Ela começou com um casaco branco de mangas ¾ e brincos de pérola assim que soube do resultado da eleição. Tomou posse com um refinado conjunto off white, foi vista inúmeras vezes com tailleurs sóbrios, em cores discretas, exceção feita aos casacos e vestidos vermelhos salpicados aqui e ali. Até que se tornou a primeira mulher a discursar na abertura da Assembleia Gerald a ONU (em setembro), quando então aproveitou para mostrar a renovação pela qual estava passando seu guarda-roupa.
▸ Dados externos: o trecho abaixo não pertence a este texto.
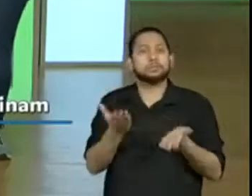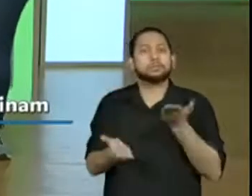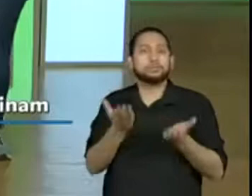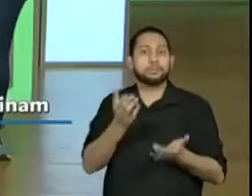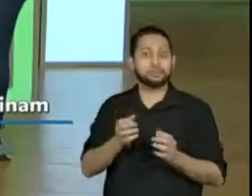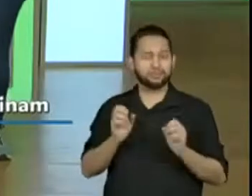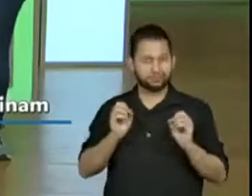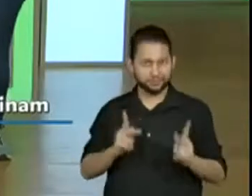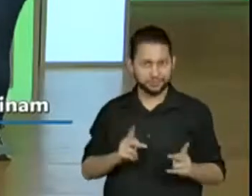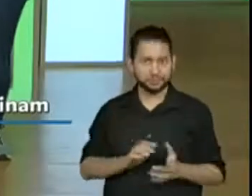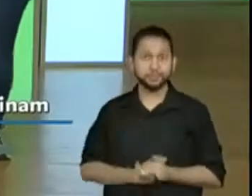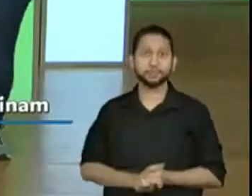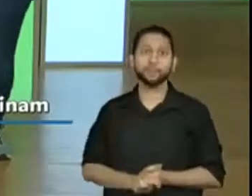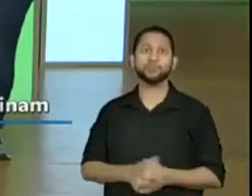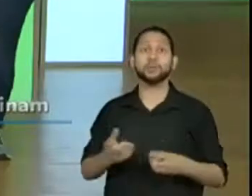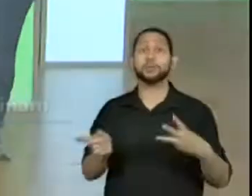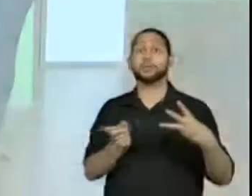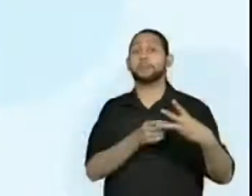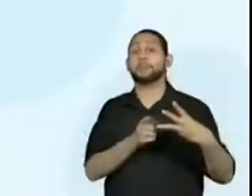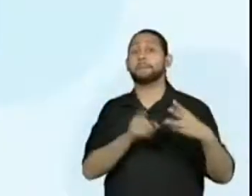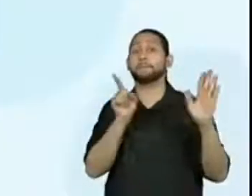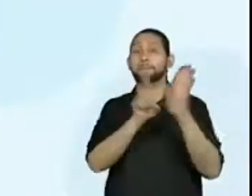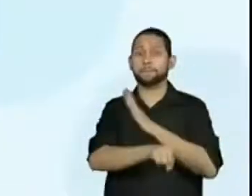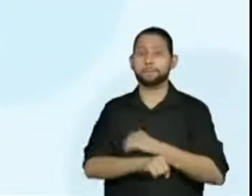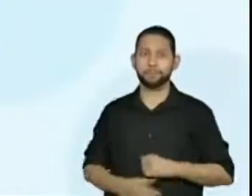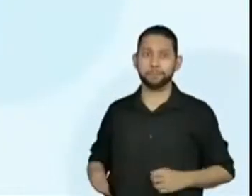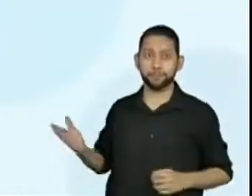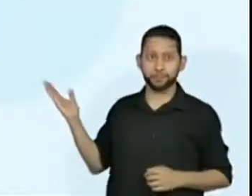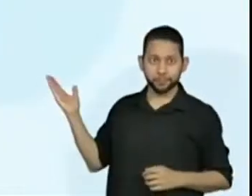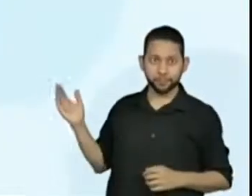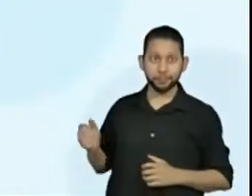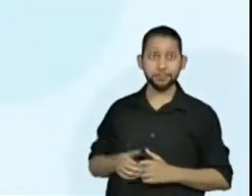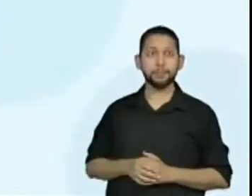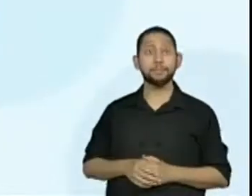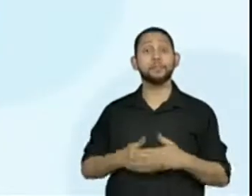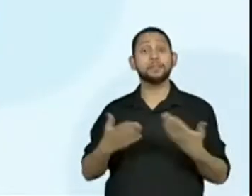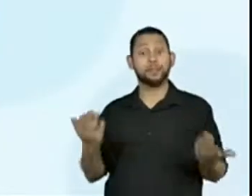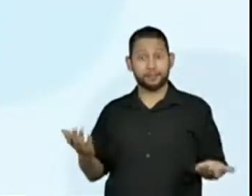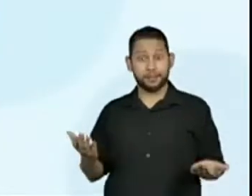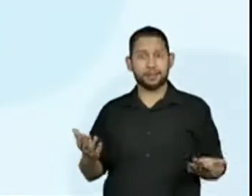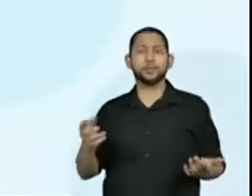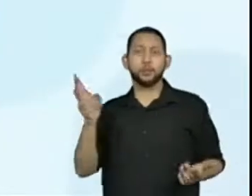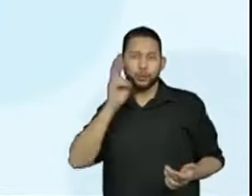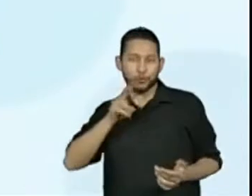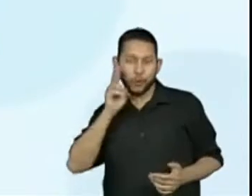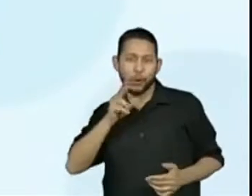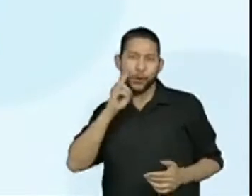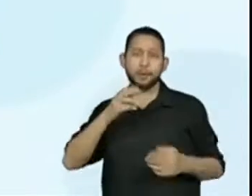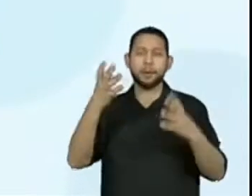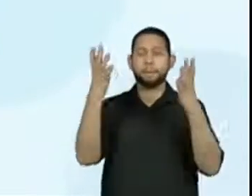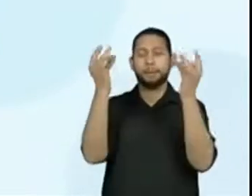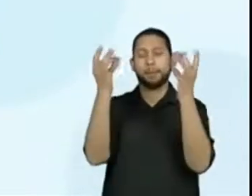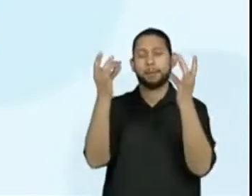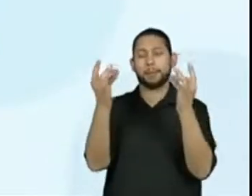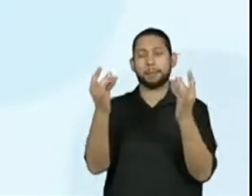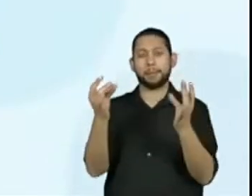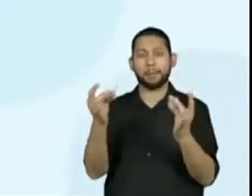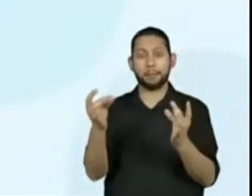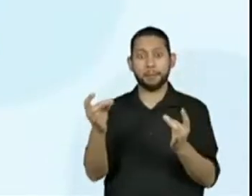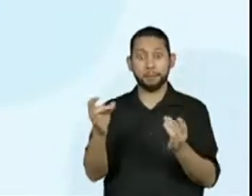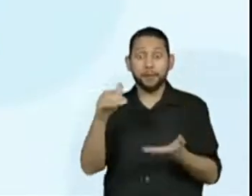ponta da língua, né? A terceira aqui, o desfecho, em geral, surpreendente, humorístico ou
Dilma surgiu com um casaco de renda suíça tingida de azul sobre um tubo de crepe da mesma cor, mais sapato também azul. O look foi mais um dos assinados por Luisa Stadtlander, estilista gaúcha que veste a presidenta desde muito antes da campanha eleitoral. As mangas também apareceram mais curtas do que as tradicionais ¾ usadas por ela.
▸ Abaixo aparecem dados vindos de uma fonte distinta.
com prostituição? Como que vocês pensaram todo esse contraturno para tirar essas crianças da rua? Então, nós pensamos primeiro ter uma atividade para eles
Aos poucos, a sobriedade dos ternos foi sendo substituída por vestidos, rendas, tecidos leves e peças mais coloridas, até chegar ao caftan verde longo usado nas ferias na Bahia, um look de praia esbanjando modernidade. E ela, que nunca se ocultou atrás das roupas, e tampouco deixou que elas se tornassem protagonistas, mostrou que é possível adotar um estilo, sem ser escrava dele. Fiel à sua estilista “caseira”, sem fazer auê com esta ou aquela marca, nacional ou gringa, Dilma deu uma boa lição de moda no primeiro ano de mandato. Que a roupa deve servir à pessoa. E não o contrário.